Strehlow was born in Fredersdorf (today part of Zichow), Uckermark in the Prussian province of Brandenburg. From 1888 he was educated at the seminary of the Bavarian Lutheran Church in Neuendettelsau, Ansbach, graduating in 1891 and becoming ordained the following year.

Strehlow began his missionary work in the Killalpaninna (Bethesda) Mission at Cooper Creek in South Australia, before he was appointed head of the abandoned mission in Hermannsburg, which he led for 28 years until his death. He learnt and documented the languages of the Arrernte and Luritja people, and published together with Moritz von Leonhardi a seven-volume work on their culture. His son, Ted Strehlow, continued this work.

Sickened Strehlow died on his way to the Oodnadatta railway station at Horseshoe Bend near Titjikala.

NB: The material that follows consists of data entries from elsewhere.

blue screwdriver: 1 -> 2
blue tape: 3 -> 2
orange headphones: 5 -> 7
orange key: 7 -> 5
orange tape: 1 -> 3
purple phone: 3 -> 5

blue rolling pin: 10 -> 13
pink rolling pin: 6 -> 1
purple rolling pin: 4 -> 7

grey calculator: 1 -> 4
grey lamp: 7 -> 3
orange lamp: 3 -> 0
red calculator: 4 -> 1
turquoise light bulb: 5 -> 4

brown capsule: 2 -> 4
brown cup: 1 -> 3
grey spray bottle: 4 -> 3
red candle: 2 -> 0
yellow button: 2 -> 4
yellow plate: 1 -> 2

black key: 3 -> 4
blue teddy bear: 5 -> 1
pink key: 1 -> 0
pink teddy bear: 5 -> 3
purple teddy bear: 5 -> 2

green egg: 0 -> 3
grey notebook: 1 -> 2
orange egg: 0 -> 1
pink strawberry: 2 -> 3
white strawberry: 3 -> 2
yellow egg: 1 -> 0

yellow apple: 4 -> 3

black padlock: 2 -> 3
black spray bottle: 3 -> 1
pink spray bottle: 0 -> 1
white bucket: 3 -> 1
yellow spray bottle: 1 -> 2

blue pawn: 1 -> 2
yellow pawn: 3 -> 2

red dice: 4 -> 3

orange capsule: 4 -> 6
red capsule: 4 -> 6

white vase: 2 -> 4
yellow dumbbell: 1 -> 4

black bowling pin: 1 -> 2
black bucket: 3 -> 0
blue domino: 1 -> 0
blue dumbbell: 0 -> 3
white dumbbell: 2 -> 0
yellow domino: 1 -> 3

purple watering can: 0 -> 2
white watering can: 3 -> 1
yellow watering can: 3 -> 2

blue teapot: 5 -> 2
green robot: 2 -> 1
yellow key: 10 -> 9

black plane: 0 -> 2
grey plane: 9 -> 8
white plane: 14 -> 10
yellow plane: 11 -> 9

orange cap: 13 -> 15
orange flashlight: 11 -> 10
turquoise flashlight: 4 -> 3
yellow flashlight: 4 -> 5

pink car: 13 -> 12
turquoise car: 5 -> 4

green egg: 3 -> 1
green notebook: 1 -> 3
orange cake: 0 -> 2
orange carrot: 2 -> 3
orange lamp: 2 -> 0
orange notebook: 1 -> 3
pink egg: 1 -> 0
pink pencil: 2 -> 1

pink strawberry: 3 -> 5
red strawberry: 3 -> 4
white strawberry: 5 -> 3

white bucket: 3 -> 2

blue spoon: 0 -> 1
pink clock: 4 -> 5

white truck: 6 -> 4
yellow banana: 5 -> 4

He is commemorated by the Carl Strehlow Memorial Hospital at Hermannsburg and the Strehlow Research Centre in Alice Springs.

Works[edit]

  • Carl Strehlow: Die Aranda- und Loritja-Stämme in Zentral-Australien, Ed. Städtisches Völkerkunde-Museum Frankfurt am Main and Moritz Freiherr v. Leonhardi, Vol. 1-5, Frankfurt 1907-1920
  • Ewangelia Lukaka. (Gospel of St. Luke in the Aranda or Arunta language.), 1925. London: B. & F.B.S.